When it comes to job hunting it can feel a bit like throwing things at a wall or screaming into the void. Most days it’s just you, your social media accounts, and the online equivalent of a recruitment agent.
Late last night I happened to decide it was time to clean out my junk filter. It fills up rather quickly these days; dozens of emails from Russian hooker bots wanting to get up close and personal, advertisements for discount Viagra, and the occasional email from long dead Nigerian Dictator relatives I never knew of. Nestled amongst the flotsam and jetsam of my online mailbox sat a tiny little email that caught my eye.
It caught my eye only because it said “Re: Application… ” on it. A few more details than that but you get my point. When I checked the email it advised me that I had successfully moved to the second stage of interviews for a job I had applied for. I had until close of business Friday, March 3 to submit my ‘online self-assessment.’

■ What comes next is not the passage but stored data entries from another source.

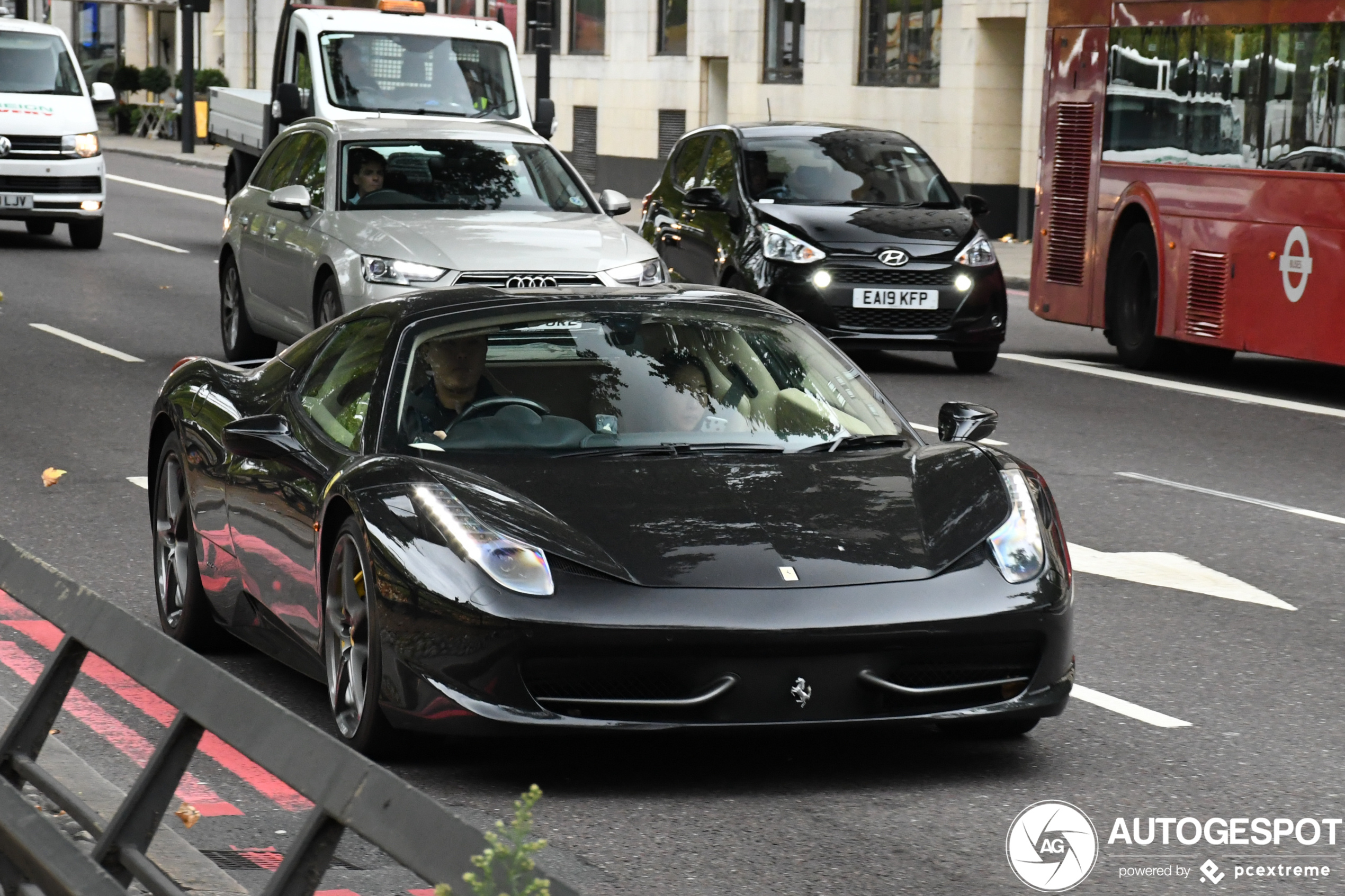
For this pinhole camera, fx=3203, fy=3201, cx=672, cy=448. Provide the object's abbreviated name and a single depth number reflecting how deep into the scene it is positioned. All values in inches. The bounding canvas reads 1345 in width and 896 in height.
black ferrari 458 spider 303.5
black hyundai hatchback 867.9
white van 1352.5
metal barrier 149.0
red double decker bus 816.0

Now, while this is fantastic on the job hunting stakes and I finally seem to have broken the ice with at least 1 of the jobs I’ve applied for, I am still taken aback that the organisation sent me an email with a link. If I hadn’t decided late last night to clean out my junk mail folder to relieve my boredom I wouldn’t have even known I was in the second round of the interview process.

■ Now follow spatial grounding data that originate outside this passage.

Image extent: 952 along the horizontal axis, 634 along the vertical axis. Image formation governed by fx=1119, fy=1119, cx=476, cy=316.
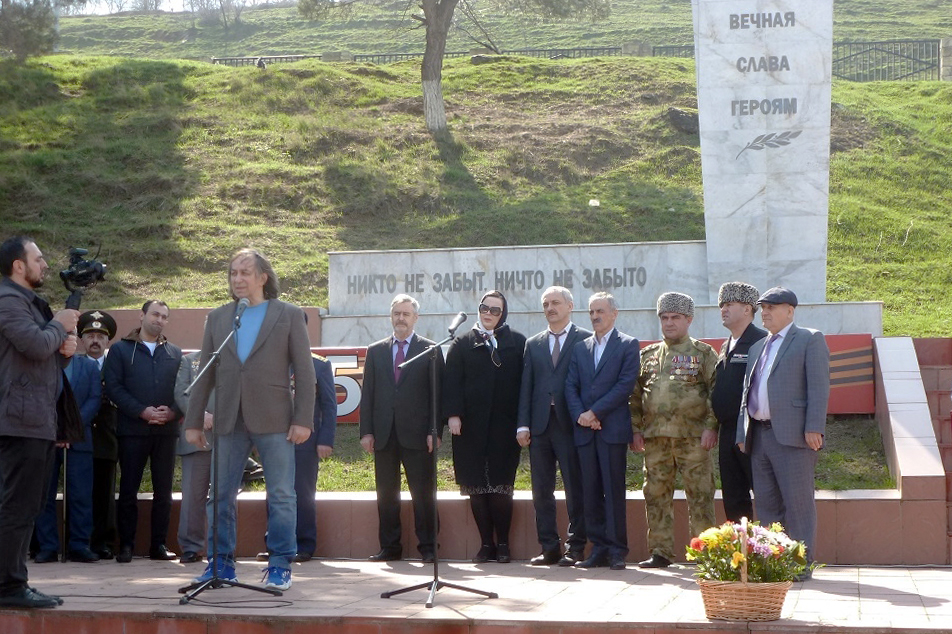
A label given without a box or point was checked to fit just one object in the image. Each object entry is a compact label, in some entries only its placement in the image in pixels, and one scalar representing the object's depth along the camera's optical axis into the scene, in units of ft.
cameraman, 18.53
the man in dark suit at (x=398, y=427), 24.90
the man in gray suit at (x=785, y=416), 21.26
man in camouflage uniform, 23.15
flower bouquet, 16.24
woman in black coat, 24.43
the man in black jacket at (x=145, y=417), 25.52
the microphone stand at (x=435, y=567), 18.72
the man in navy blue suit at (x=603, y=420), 23.22
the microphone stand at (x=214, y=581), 18.73
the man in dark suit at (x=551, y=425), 23.86
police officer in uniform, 26.02
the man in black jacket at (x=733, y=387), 22.86
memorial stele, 41.60
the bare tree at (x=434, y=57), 76.48
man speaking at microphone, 19.75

With all the talk these days of cutting penalty rates, low working engagement of young people, lack of available opportunities etc, it bothers me immensely that instead of picking up the phone and calling me to let me know, the agency decided the best way to go about this is to send out an email and hope for the best. I have to wonder; would I have been contacted next Monday to find out why I didn’t apply or would I have been dismissed as another ‘dole bludger’ who didn’t want to work.
Those sort of call centre jobs would make an excellent ‘first role,’ for a lot of the young people who are unemployed today. Give them a script and a phone and have them ring the candidates for the first contact interview. I used to have my coordinator ring shortlisted candidates to see if the candidate would move to the next stage of the interview process. It wasn’t me ‘shrugging off,’ work. It was me training my coordinator in skills that made her job easier. It also meant that I got a short list of candidates who matched the skill requirements.
But that aside it’s hard to take people like the Hon. Peter Dutton MP seriously when he stands on Sky News this morning complaining about 457 Visa holders “taking the jobs of young Australians,” by working in fast food organisations. Sure, there are a lot of student visa holders working in places like Hungry Jacks and McDonald’s, particularly in Sydney. The Pitt Street Hungry Jacks doesn’t have a single person working in there whose first language is English. At least, they didn’t 4 months ago when I worked next door to them.
Blaming the migrant workforce for stealing the employment opportunities of Australia’s youth is cheap-seat politics. The sort of “Whoops, One Nation is polling a little too well in my area I’ll show the haters I can be just as ignorant as Red, Senator 77 and the Invisible Senator we never hear from. Here, hold my latte, I’m going in.”
Instead of job search agencies actually doing something to hire young staff, or train them in skills they can take elsewhere, we have automated, keyword generated responses to people applying for jobs.
At my age opportunities are few and far between. Most of the jobs require no actual experience. I got an email the other day thanking me for my application but the company went with other candidates that better matched the client’s requirements. It was for a position of a conference producer. A role I have successfully undertaken for a decade. It’s honestly hard to imagine that the ‘client’ saw my experience and said “oh not enough, do you have any candidates with 20 years experience instead?’
This opportunity could easily have been missed. I mean, in all honesty, it may not amount to anything. I may never hear from this company again but I might. You have to be in it to win it and with that email going to a folder I usually only check on a Sunday night, I wouldn’t have been.
I miss the days when there was a personal touch. It was something I noticed with my younger staff members. Trying to get them to ring a client or a hotel or a speaker was a bit of a nightmare. Whenever I’d ask “have you spoken to this person,” they’d usually say “yes.” Further clarification, however, would show they person had been emailed. I know as business people we are busy but hell, pick up a phone.
The personal touch is an opportunity that the Job Search providers earning hundred’s of millions of dollars of taxpayer funding from the Government should be examining. Bringing in staff – young or members of the aging workforce – to do simple, scripted 1st contact interviews with job candidates would give people who can’t find a job much more confidence and self-worth. Yes, it’s busy work, but frankly, I’d rather these Job Search providers do what they can to train and provide employment opportunities for young people in their areas.
By hiring people to undertake first contact interviews with candidates the Job Search providers being paid millions could help to train and empower the younger generation who is at risk of being left behind as traditional work dries up and new augmented workforces are born.